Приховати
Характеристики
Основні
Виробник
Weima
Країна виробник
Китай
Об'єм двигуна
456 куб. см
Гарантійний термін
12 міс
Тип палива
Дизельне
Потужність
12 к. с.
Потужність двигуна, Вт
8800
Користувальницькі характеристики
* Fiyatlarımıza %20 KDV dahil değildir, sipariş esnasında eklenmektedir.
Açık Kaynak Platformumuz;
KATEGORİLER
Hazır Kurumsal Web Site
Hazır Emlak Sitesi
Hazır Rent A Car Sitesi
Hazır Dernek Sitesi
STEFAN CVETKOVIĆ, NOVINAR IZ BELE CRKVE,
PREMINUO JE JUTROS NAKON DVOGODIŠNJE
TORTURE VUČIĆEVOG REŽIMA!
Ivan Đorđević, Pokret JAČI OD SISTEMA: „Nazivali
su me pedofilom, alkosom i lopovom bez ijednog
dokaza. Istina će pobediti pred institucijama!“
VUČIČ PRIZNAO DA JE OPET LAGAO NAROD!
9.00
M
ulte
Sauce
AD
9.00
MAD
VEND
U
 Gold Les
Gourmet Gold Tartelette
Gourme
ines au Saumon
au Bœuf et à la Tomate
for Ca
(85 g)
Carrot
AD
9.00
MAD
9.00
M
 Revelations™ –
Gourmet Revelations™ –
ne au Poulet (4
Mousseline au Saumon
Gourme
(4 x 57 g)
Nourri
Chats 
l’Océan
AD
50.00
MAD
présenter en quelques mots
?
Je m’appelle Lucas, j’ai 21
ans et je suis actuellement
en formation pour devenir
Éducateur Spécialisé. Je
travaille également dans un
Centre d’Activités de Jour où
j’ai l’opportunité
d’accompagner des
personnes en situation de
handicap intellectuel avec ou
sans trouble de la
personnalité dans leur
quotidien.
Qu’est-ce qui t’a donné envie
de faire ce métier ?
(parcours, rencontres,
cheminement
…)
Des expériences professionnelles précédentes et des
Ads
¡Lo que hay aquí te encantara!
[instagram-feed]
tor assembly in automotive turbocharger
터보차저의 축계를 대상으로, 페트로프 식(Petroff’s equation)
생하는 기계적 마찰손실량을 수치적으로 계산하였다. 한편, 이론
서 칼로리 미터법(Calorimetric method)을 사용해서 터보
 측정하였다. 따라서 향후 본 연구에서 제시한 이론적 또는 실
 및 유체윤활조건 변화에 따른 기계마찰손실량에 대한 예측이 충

----------

## WHAT THE TASK REQUIRES
The required output is the stretch of entries above from the line containing "ne au Poulet (4" through the line containing "[instagram-feed]", reproduced exactly.

## TASK RESULT
ne au Poulet (4
Mousseline au Saumon
Gourme
(4 x 57 g)
Nourri
Chats 
l’Océan
AD
50.00
MAD
présenter en quelques mots
?
Je m’appelle Lucas, j’ai 21
ans et je suis actuellement
en formation pour devenir
Éducateur Spécialisé. Je
travaille également dans un
Centre d’Activités de Jour où
j’ai l’opportunité
d’accompagner des
personnes en situation de
handicap intellectuel avec ou
sans trouble de la
personnalité dans leur
quotidien.
Qu’est-ce qui t’a donné envie
de faire ce métier ?
(parcours, rencontres,
cheminement
…)
Des expériences professionnelles précédentes et des
Ads
¡Lo que hay aquí te encantara!
[instagram-feed]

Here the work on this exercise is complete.